In The Presence Of The Pure: On Coping With Anxiety #Mental Health Awareness

#AnonymousChronicles
As a person who has suffered with severe anxiety after years of watching my mother be physically and emotionally abused by my father, I have found over the years that for fear of being misunderstood or being given some unsolicited advice like, "you should let it go" or "you should try to calm down more and not take everything too personal", silence and solitude have really been my best companions. 

As a Creative person, the things I struggle with are constantly fighting to come out of me. I want people to know that I'm mostly always hurting and half the time I can't put a finger on what exactly is causing all the pain and panicking in the morning. 

Yet when people call my phone, I watch the phone ring and I do not answer. 
Most conversations feel forced and superficial.
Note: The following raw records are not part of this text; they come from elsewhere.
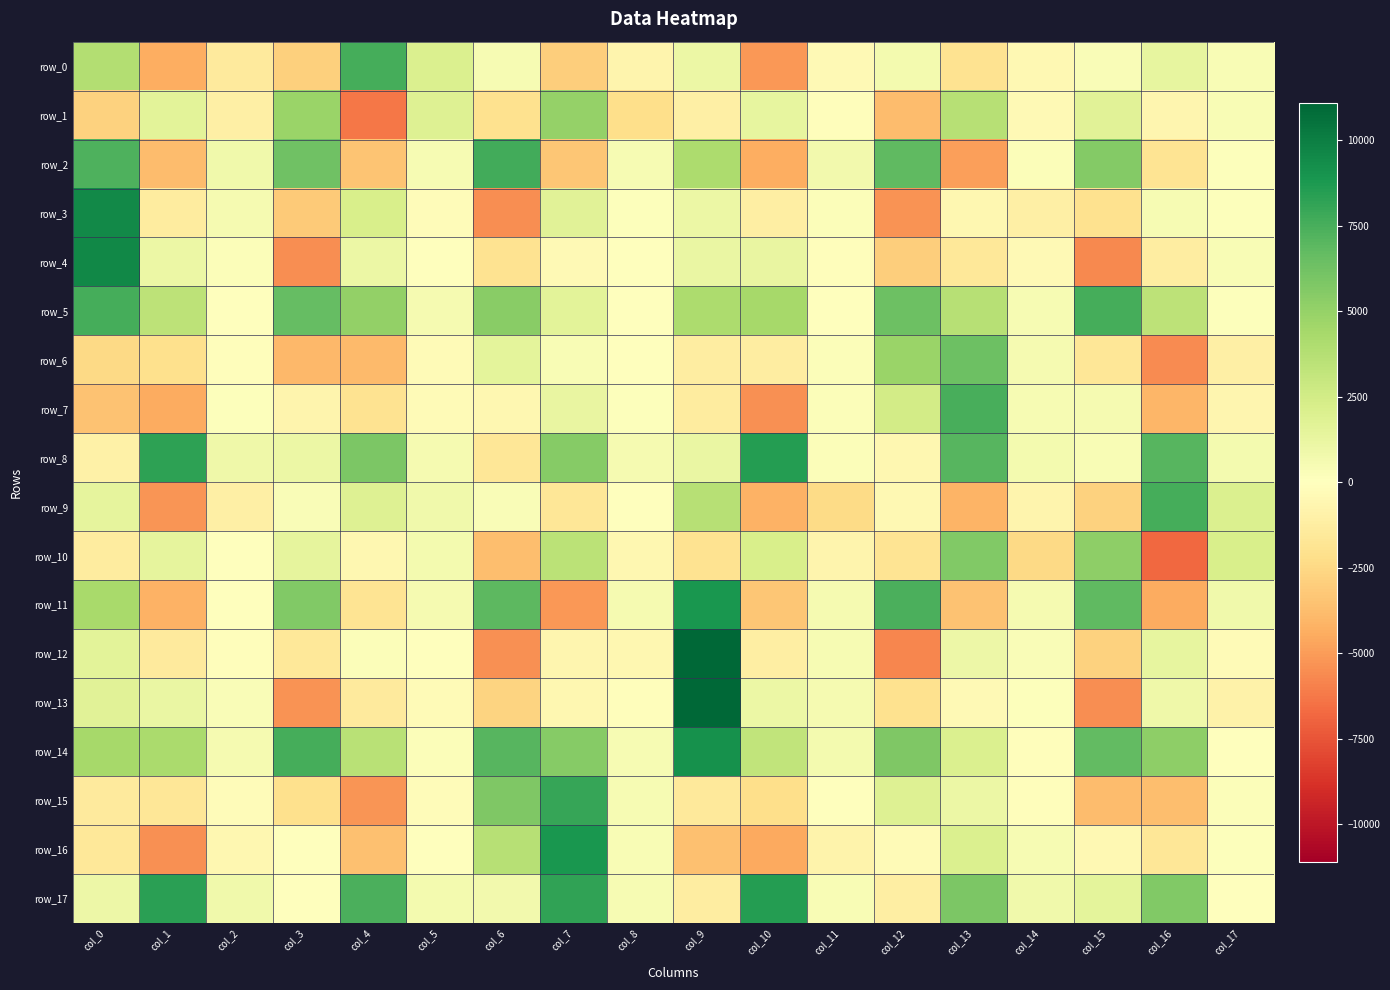

Between col_4 and col_6, which series saw the biggest shift?

row_2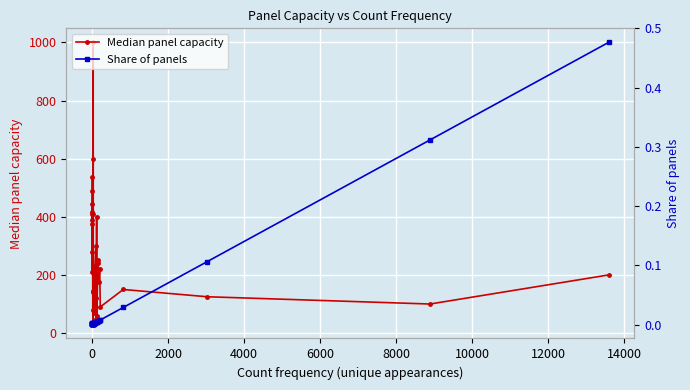

How many lines are shown in the chart?

2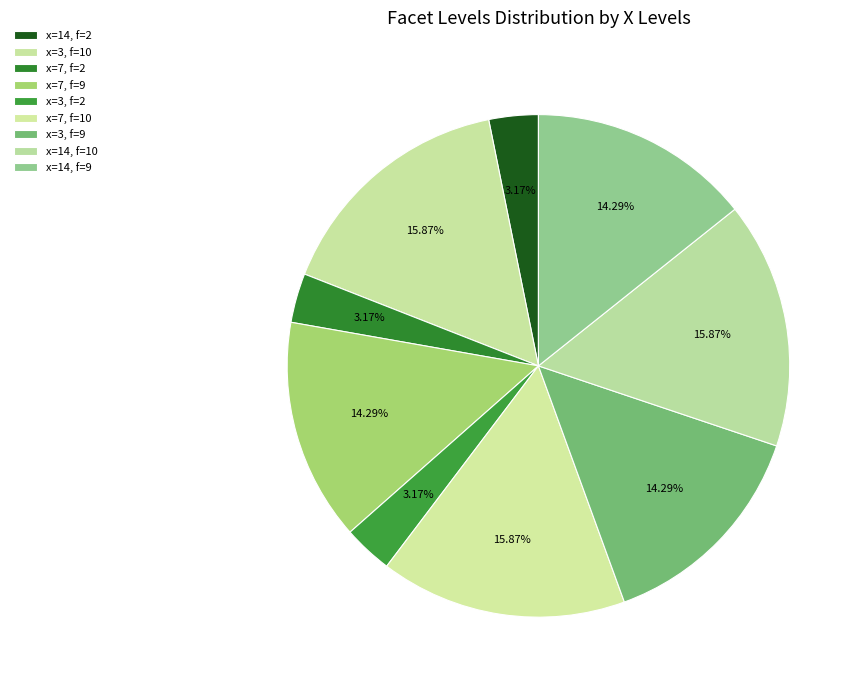

Count the number of slices in the pie.

9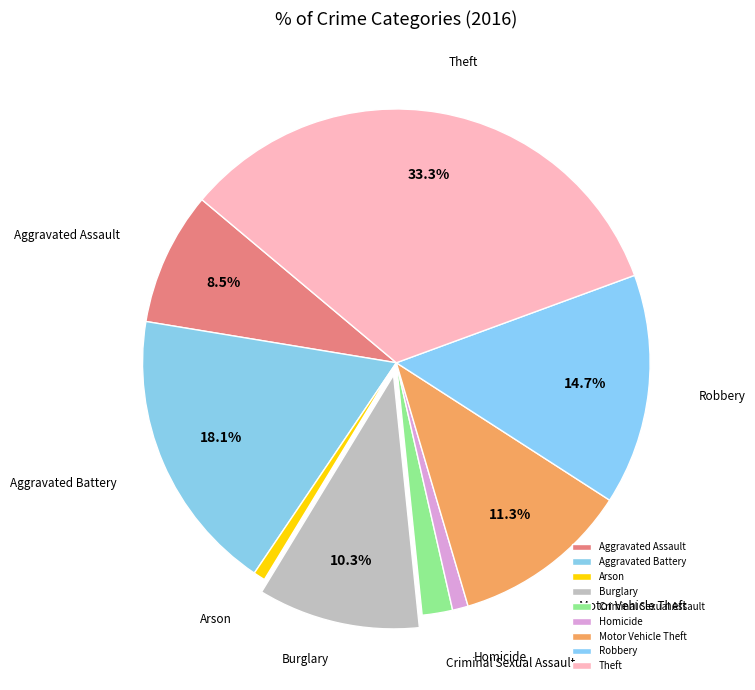

To the nearest percent, what is the difference between the largest and smallest slice percentages?

33%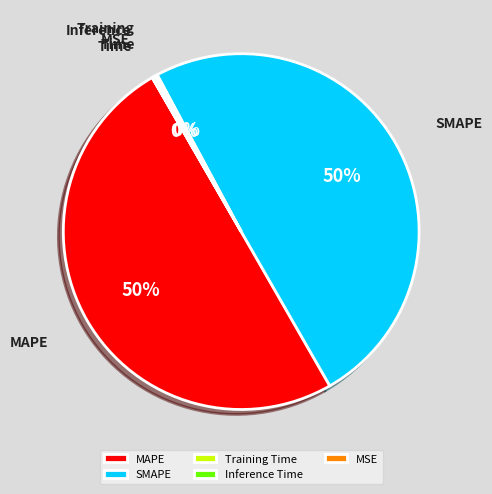

Does SMAPE account for over 50% of the chart?

No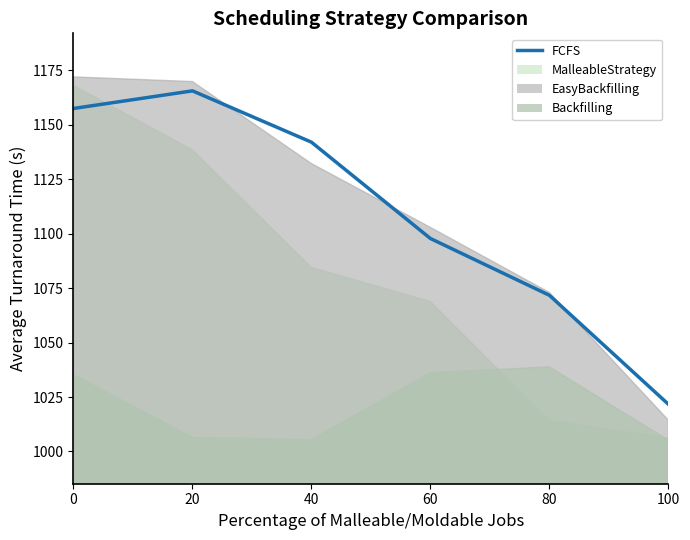

What is the difference between the values at 100 and 80?

50.0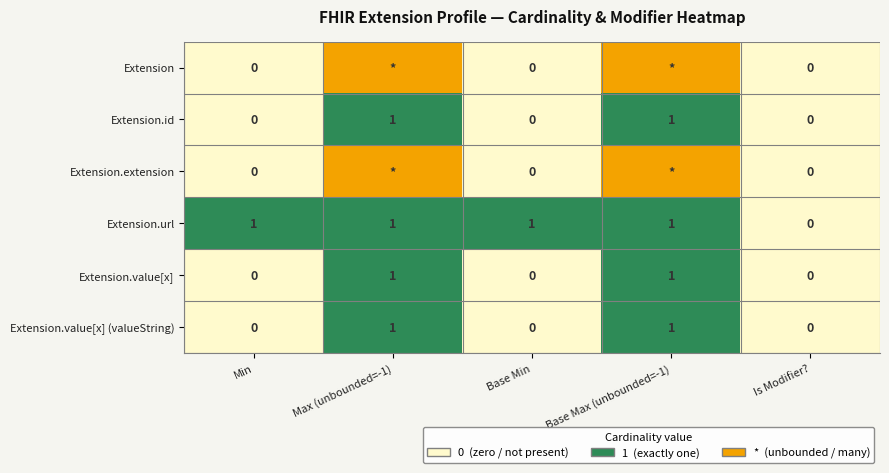

What is the spread (max minus min) of values at 2?

1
It's like the more calls I pick up, the more people feel they are getting to know me. But really I'm just putting up a bearable version of myself for them. Truth is not many people are interested in getting to really know people these days.

I call my mother. Whenever I feel overwhelmed and too alone and I can't handle the breathing exercises anymore I call her. I don't exactly talk, I mean she does more of the talking. For me those moments are just a way of being in the presence of someone who I know loves me without any hidden agenda. Whatever she has to say is okay, she hardly ever says things to offend, she mostly talks about Jesus. Half the time, I'm not exactly paying attention but just being there, it's calming, because someone who knows parts of me like no other, is talking to me and hearing me breath.
Sometimes I tell her, mom I really need you to listen to me because I have something to say and I say, "do you ever struggle to sleep at night?", "Do the slightest noises wake you up with a racing heart?", "Do you struggle to remember things?", I selected the bad memories to go and some good ones went away too mama, and she would listen and say, "It is well with your mind baby, you'll be alright".

Many times, it's not even the words. It's just being in the presence of the pure. Of the ones I hope I can be to others like me.